The Allegory of the Cave and User Requirements
Users describe symptoms, not problems. Building software from requirements is building what cave dwellers think they need.
Your eyes hurt when you work on your laptop at night. You go buy a desk lamp. Better lighting should fix it, right?
It doesn’t. The problem was never ambient light. It’s the blue light from your screen. What you needed was a pair of blue-light filtering glasses, or the Night Shift setting that’s been on your laptop the whole time. You bought a lamp because your mental model of “eyes hurt at night” maps to “not enough light.” A reasonable solution to the wrong problem.
This is Plato’s allegory of the cave, applied to building software.
In the allegory, prisoners chained inside a cave see only shadows projected on a wall. They take the shadows for reality because they’ve never seen the objects casting them. The shadows aren’t random — they correlate with real things. But they’re flat, incomplete, and misleading if you try to reconstruct the world from them alone.
User requirements are shadows.
Requirements Are Symptoms in Disguise
Users don’t describe problems. They describe symptoms filtered through their mental model of the problem space. That mental model is almost always incomplete — not because users are incapable, but because they operate in the symptom space, not the problem space. They are experts in their domain (sales, logistics, operations), not in the medium you’re shaping (software, data systems, infrastructure).
“We need a dashboard.” What that usually means: “I can’t tell if things are working.” The real fix might be better alerting that pushes the right signal at the right time. The dashboard gets built, nobody checks it after the first week, and the original problem remains.

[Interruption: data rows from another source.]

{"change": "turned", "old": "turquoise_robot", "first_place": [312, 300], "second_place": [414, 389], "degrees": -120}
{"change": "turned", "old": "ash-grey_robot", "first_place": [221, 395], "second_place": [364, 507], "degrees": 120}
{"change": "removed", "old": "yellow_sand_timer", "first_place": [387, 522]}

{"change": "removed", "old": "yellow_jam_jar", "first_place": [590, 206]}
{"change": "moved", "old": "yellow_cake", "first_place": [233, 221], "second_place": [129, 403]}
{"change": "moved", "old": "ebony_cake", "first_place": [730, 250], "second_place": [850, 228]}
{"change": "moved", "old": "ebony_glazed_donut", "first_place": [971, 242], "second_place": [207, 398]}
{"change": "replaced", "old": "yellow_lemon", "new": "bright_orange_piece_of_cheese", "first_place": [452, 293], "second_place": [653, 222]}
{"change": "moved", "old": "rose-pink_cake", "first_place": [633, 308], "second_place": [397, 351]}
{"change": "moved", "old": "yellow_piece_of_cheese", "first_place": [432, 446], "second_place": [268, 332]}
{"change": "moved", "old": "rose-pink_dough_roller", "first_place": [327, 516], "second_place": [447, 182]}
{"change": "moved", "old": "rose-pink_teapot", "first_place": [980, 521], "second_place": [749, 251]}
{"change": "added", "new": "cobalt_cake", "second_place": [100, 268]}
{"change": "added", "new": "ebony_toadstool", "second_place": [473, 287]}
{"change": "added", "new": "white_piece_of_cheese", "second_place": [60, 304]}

“We need a faster export.” What that might mean: the export shouldn’t exist at all. The downstream system should pull the data directly. But the user has only ever interacted with the export, so that’s what they ask to improve.

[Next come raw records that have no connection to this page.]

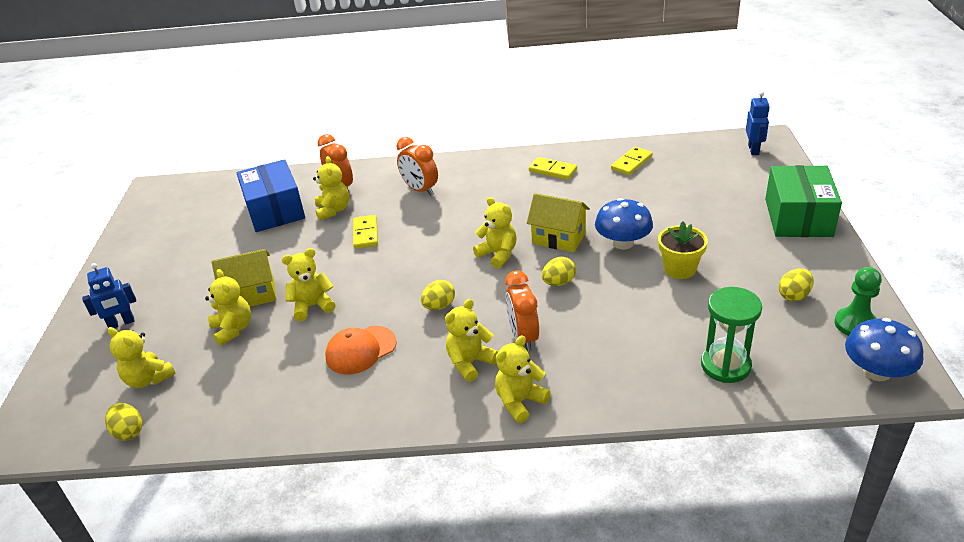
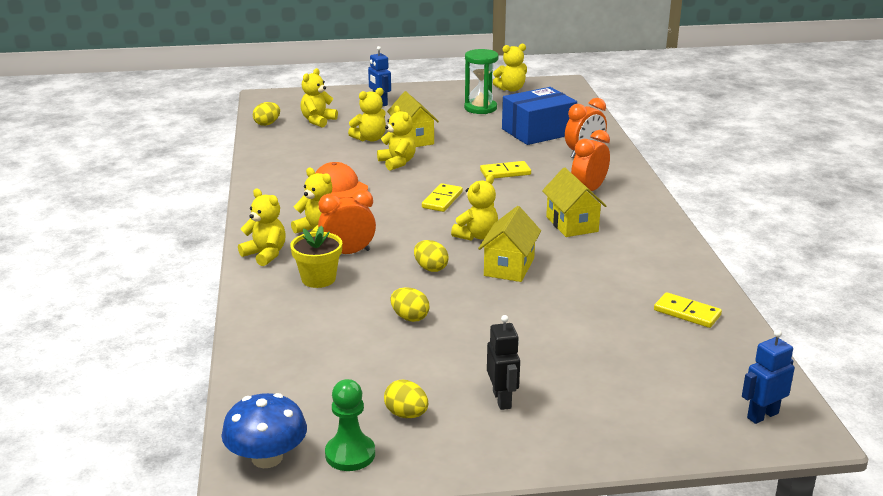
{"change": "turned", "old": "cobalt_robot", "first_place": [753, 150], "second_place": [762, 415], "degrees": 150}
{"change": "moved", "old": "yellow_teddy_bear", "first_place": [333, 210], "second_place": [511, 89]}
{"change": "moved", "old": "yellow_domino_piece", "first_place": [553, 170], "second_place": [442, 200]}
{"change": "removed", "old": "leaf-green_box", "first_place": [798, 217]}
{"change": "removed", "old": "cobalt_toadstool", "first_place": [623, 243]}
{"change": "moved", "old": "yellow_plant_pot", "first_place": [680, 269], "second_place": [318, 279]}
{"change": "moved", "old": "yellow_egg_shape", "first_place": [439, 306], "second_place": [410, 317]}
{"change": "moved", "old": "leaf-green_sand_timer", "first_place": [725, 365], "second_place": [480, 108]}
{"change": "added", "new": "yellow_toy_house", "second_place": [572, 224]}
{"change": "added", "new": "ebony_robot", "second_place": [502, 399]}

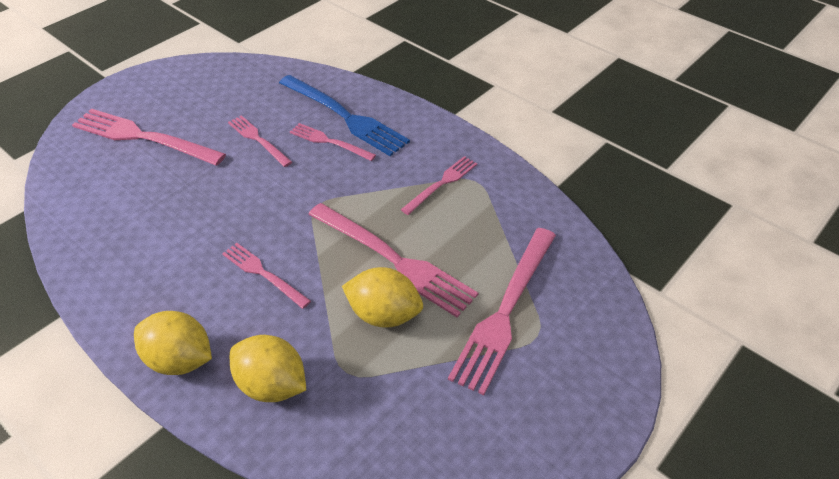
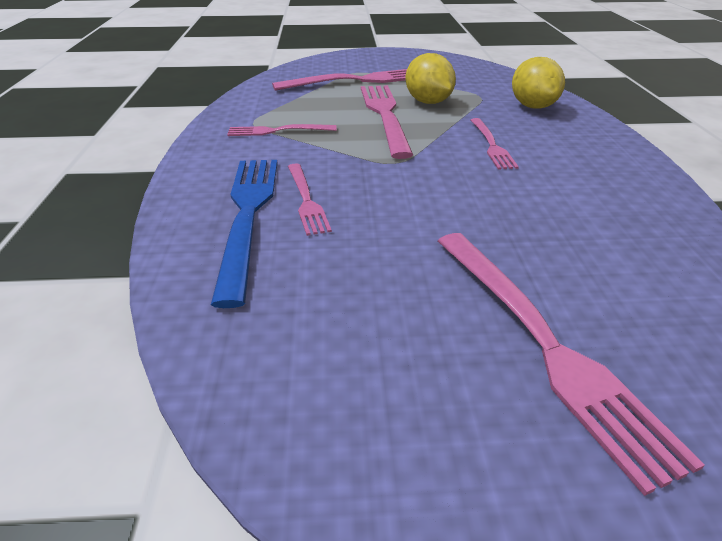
{"change": "removed", "old": "rose-pink_table_fork", "first_place": [258, 139]}
{"change": "removed", "old": "yellow_lemon", "first_place": [180, 359]}

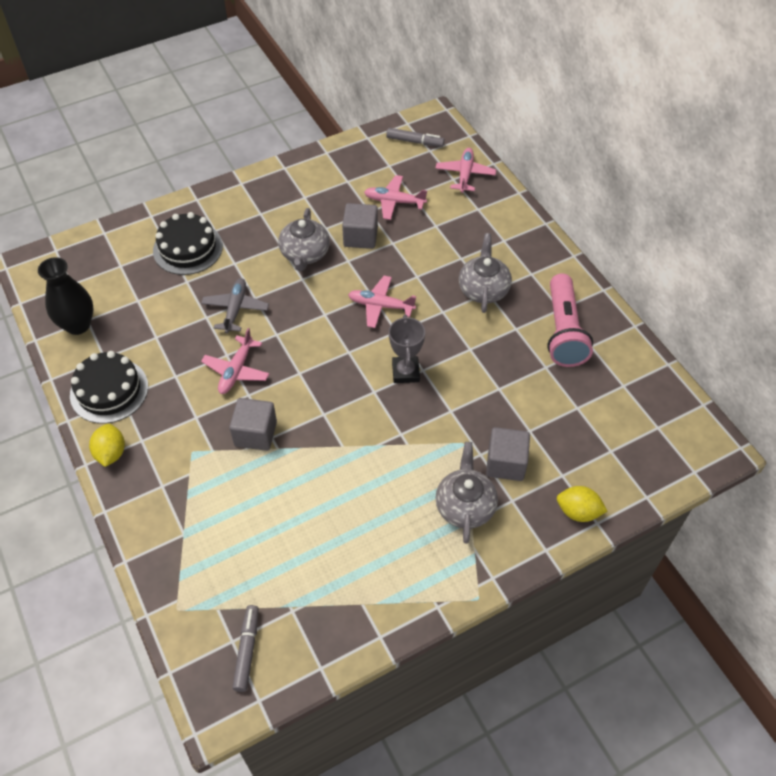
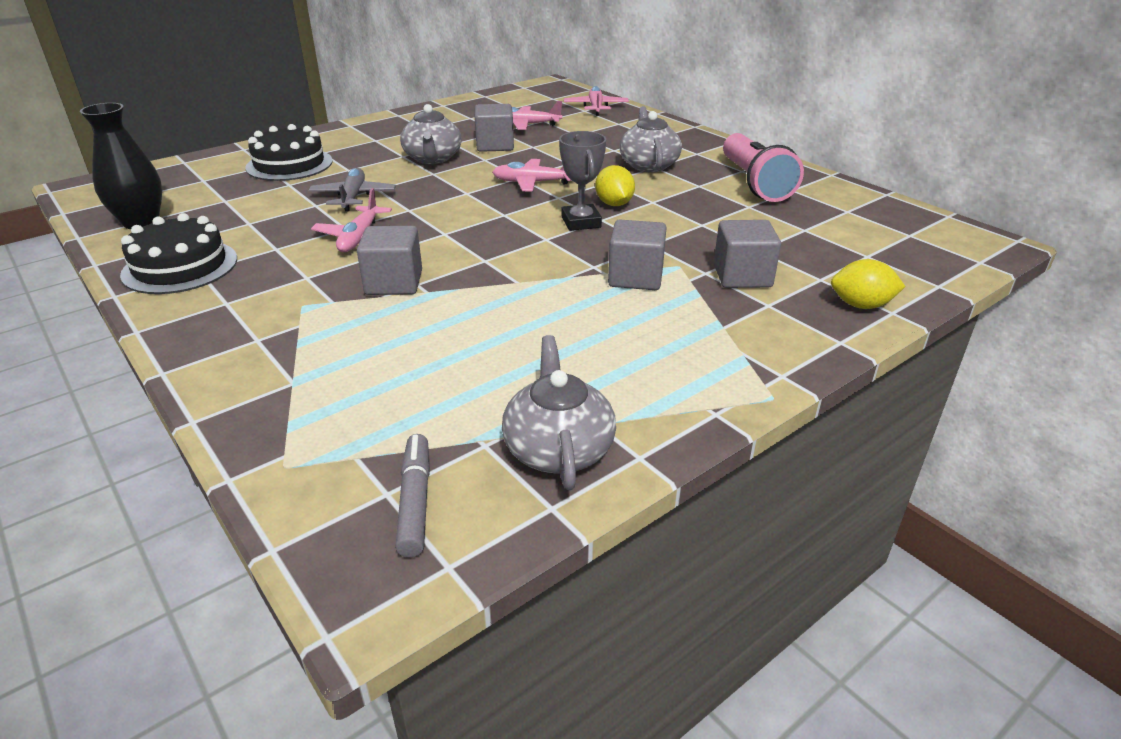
{"change": "removed", "old": "ash-grey_felt_pen", "first_place": [414, 141]}
{"change": "moved", "old": "yellow_lemon", "first_place": [111, 453], "second_place": [614, 204]}
{"change": "moved", "old": "ash-grey_teapot", "first_place": [465, 505], "second_place": [558, 449]}
{"change": "added", "new": "ash-grey_solid_cube", "second_place": [635, 277]}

Every requirement is a solution disguised as a need. The user has already done the problem-solving in their head — using the wrong model — and handed you the conclusion. Engineering that starts from requirements starts from shadows.
This Isn’t a Communication Problem
More user interviews won’t fix this. Neither will better requirements documents, longer discovery phases, or more empathetic listening. Those are all valuable, but they operate within the same constraint: the user can only describe what they can see.

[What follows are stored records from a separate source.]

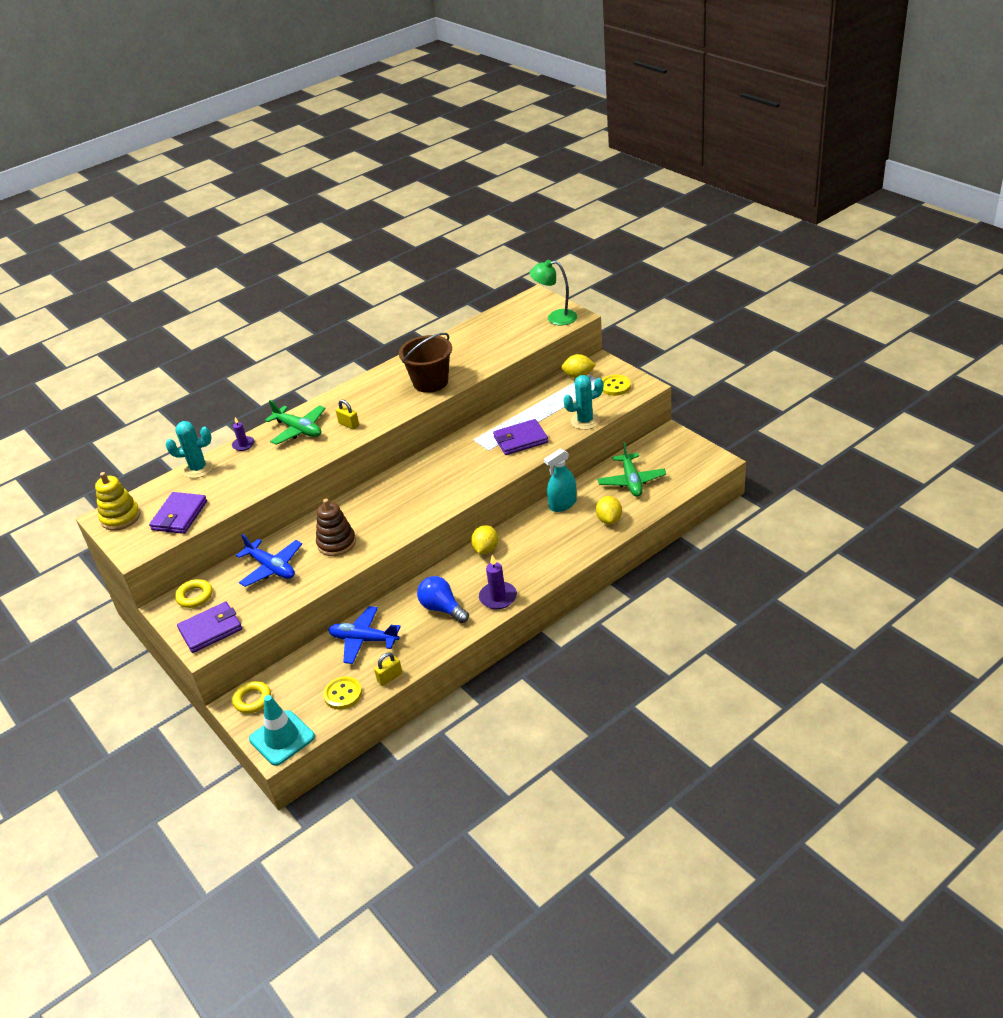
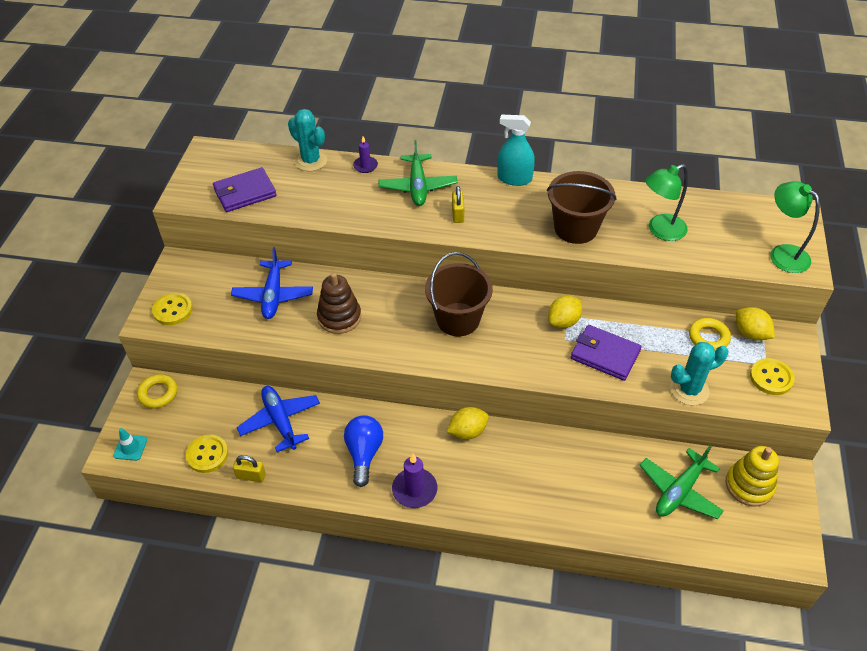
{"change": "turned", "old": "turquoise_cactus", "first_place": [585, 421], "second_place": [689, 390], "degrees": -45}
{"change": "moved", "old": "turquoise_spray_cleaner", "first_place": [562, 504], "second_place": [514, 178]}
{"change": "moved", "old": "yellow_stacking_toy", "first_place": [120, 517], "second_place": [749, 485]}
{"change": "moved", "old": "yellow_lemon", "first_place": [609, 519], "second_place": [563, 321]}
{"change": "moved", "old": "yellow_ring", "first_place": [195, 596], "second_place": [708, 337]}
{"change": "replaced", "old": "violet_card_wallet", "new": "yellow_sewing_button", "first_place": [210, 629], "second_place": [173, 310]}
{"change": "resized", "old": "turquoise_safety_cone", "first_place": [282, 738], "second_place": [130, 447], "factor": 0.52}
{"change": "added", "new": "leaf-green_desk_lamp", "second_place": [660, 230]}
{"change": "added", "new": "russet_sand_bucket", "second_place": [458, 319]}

Asking a user what software to build is like asking someone who’s never left the cave to describe the sun. They’ll describe a very bright shadow. It’ll be internally consistent. It’ll sound reasonable. And it’ll be wrong.
The gap between what users ask for and what they actually need is not a process failure. It’s structural. It’s inherent to the relationship between someone who lives in a domain and someone who builds systems to serve that domain. The user knows their world deeply. They don’t know yours. And the solution lives at the intersection.
Study the Sun Before Entering the Cave
The engineer’s job is not to ignore the user. It’s to understand the problem space before talking to them.
Say someone asks you to build a system to track customer interactions. You don’t start by collecting their requirements. You go study how people who deeply understand customer relationship management have designed solutions — Salesforce, HubSpot, Zendesk. Not to copy their features, but to understand how they see the problem. The architecture of a solution built by people who spent decades in a problem space is a map of how they decompose that problem. Leads, opportunities, pipelines, lifecycle stages — these aren’t arbitrary features. They’re how domain experts think about customer relationships. Studying how the solution works teaches you how they view the problem space.
Then you enter the cave.
Now the shadows make sense. When a user says “we need a spreadsheet where reps log their calls,” you hear the shadow and you see the object: they need structured activity tracking tied to a contact lifecycle. The spreadsheet is the shadow of that need.
And here’s what matters most: once you understand the problem space, you can tell the difference between what is true about customer relationship management in general and what is true about how this team does it right now. Leads and opportunities are domain concepts — they’ll exist in some form no matter how the business evolves. But the specific scoring rules, the routing logic, the stage names — those are current business rules. They will change.
The person in the cave can’t make this distinction. To them, their view of the world is the world. “We score leads by company size and industry” feels as fundamental as “leads exist.” An engineer who’s studied the sun knows which part is the object and which part is the shadow. You build the system so that the universal structure is stable and the current-specific rules are easy to evolve without touching the rest.
The Job That Remains
Drew Hoskins recently published The Product-Minded Engineer on this topic — about engineers developing the instinct to look past what users ask for and understand what they actually need. I haven’t read it yet, but the premise resonates with this argument.
The deeper point stands regardless: this is the fundamental reason software engineering exists as a discipline. Someone has to understand the world outside the cave, then go back in and build something that addresses reality rather than shadows.
AI makes this sharper, not softer. AI is extraordinarily good at building what you ask for. If what you asked for is a lamp, you’ll get an excellent lamp, faster than ever. The bottleneck was never building. It was figuring out that you needed glasses.